Le léger soupir qui a échappé à ses lèvres, trop calme pour que quiconque d'autre l'entende, a été suivi d'un crépitement d'énergie qui dansait de ma peau à la sienne.
"L'un des hommes que tu as envoyés dans la forêt est mort, empalé sur une branche cassée," souffla Rex, avec une pointe de fierté. Je ne pouvais pas lui en vouloir, surtout quand tant d'autres avaient perdu bien plus à Maverick. "Les autres sont blessés, mais ils survivront."
"Je n'ai pas détecté d'autres odeurs à proximité. Ça doit être le premier groupe d'hommes envoyés," dit Raphaël en s'adressant à nous cinq. "Nous devrions pouvoir partir en toute sécurité maintenant."
"Tu aurais pu nous faire gagner beaucoup de temps en agissant ainsi dès le début, gamin." Rex secoua la tête, sans colère pour la tournure des événements. Il passa une main sur sa tête et jeta un regard aux hommes tombés. Quand ses yeux croisèrent les miens, ils n'exprimaient ni méfiance ni peur, mais de l'espoir. "Aucune armée ne pourrait te résister."
"Espérons que je puisse le faire à une plus grande échelle," dis-je, en me raclant la gorge, mal à l'aise sous leur regard. "Je n'avais pas vraiment le contrôle de moi-même tout à l'heure."
"Tu dois juste apprendre à activer ce pouvoir - ce que tu sembles avoir fait," répondit Rex d'une voix rauque. "Maintenant, il faut voir jusqu'où tu peux l'étendre sans te blesser. Avec une capacité comme celle-ci, tu ne veux pas en abuser. Quittons cet endroit; je dois travailler encore plus pour masquer nos odeurs maintenant que nous sommes restés ici si longtemps."

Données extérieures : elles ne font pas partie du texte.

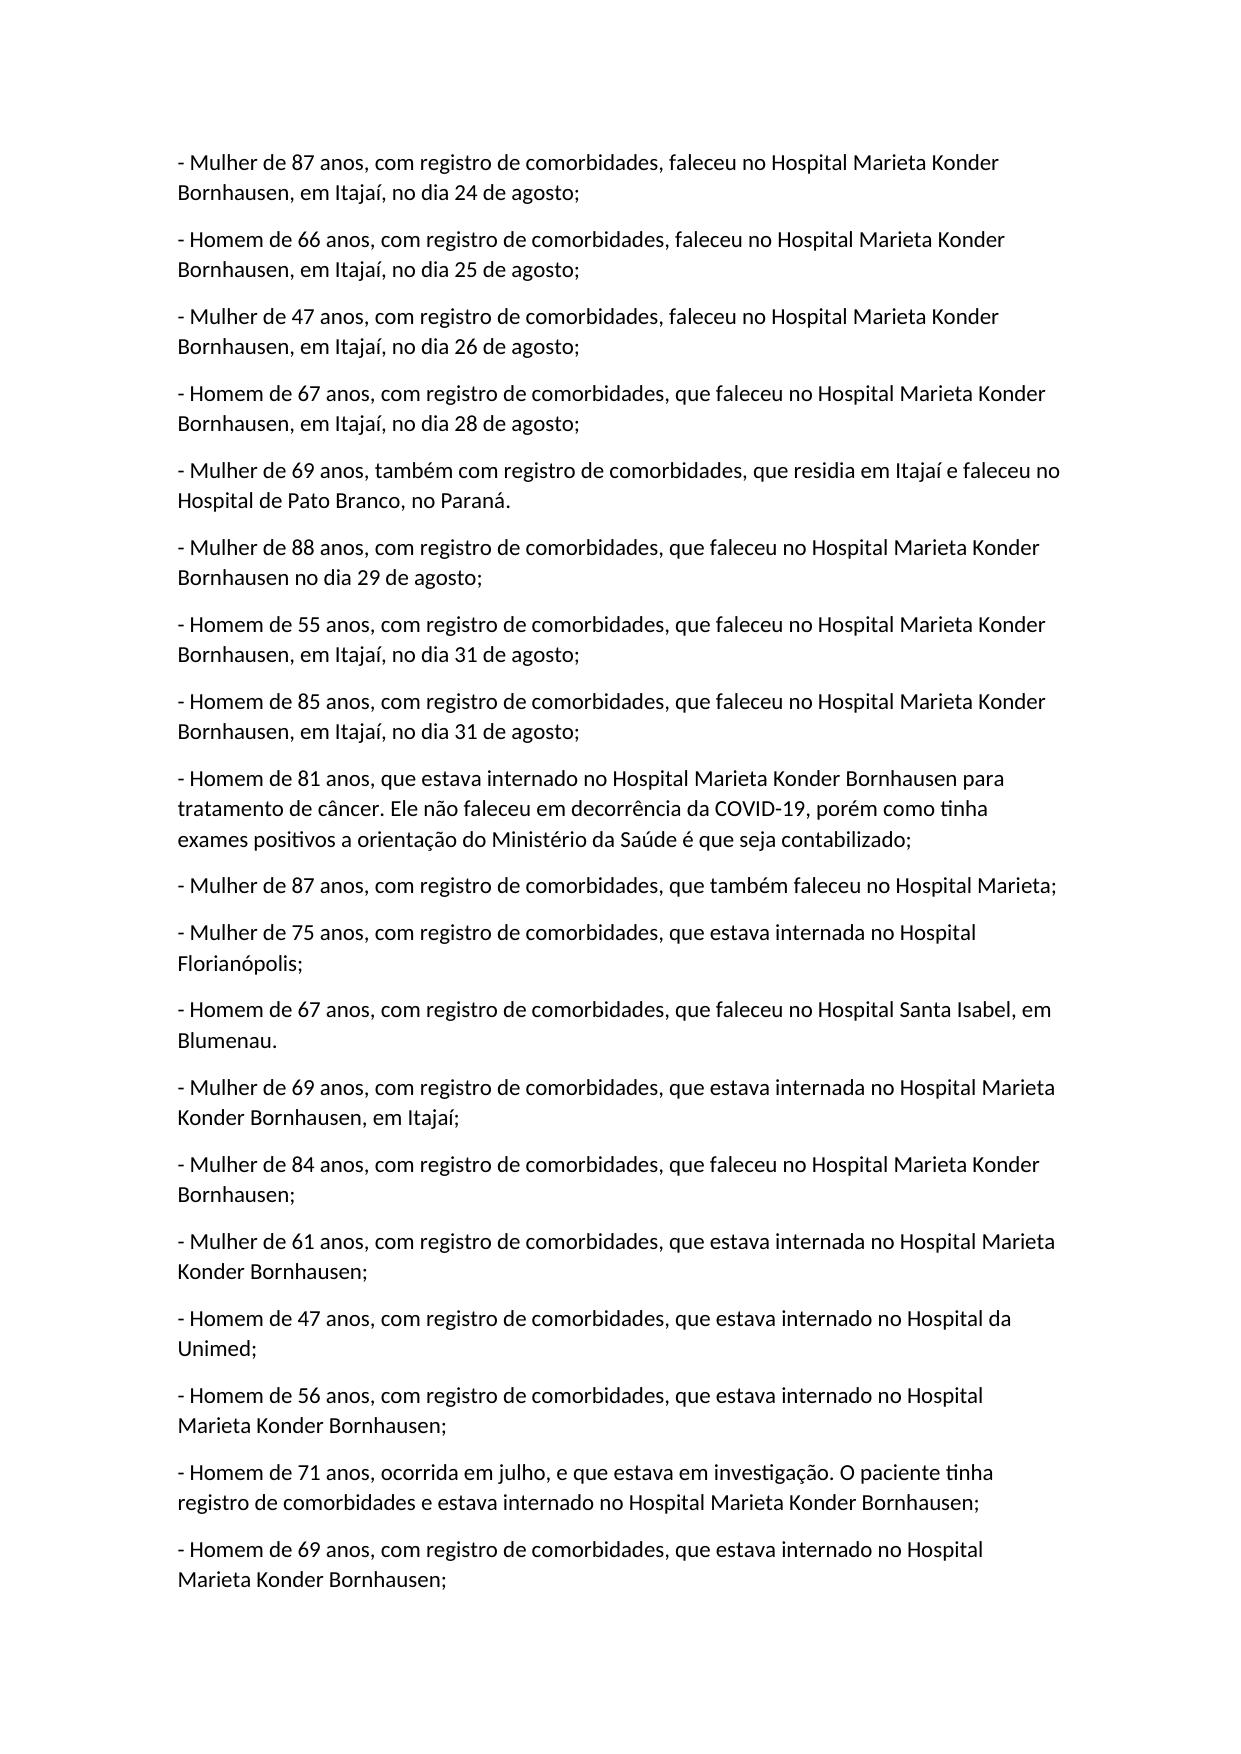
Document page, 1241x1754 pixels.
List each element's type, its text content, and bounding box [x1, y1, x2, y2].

Je marchais entre les jumeaux, à côté de Chloé, qui avait l'air un peu pire. Ses vêtements et ses cheveux étaient couverts de boue séchée, et je savais qu'elle aurait besoin d'aide pour démêler ces nœuds. Même dans le feu de ma rage, je n'avais pas oublié ce que les hommes avaient dit sur Zack. Je ne pense pas que j'oublierai jamais un mot qu'ils ont dit.
"Il a enfin décidé de s'opposer à Maverick," dis-je à Chloé, gardant ma voix basse. Les autres pourraient facilement entendre, mais cela nous donnait au moins l'illusion de l'intimité. "Je suppose que quelque chose que tu as dit a finalement traversé son crâne épais."
"Il m'écoute enfin et le prend comme le signal de retourner vers Maverick," renifla Chloé, mon commentaire allégeant une partie de la tension dans ses émotions. "Ce n'est pas comme si ça changeait quoi que ce soit, de toute façon. Même s'il réussit à survivre à tout ça, il ne m'acceptera jamais."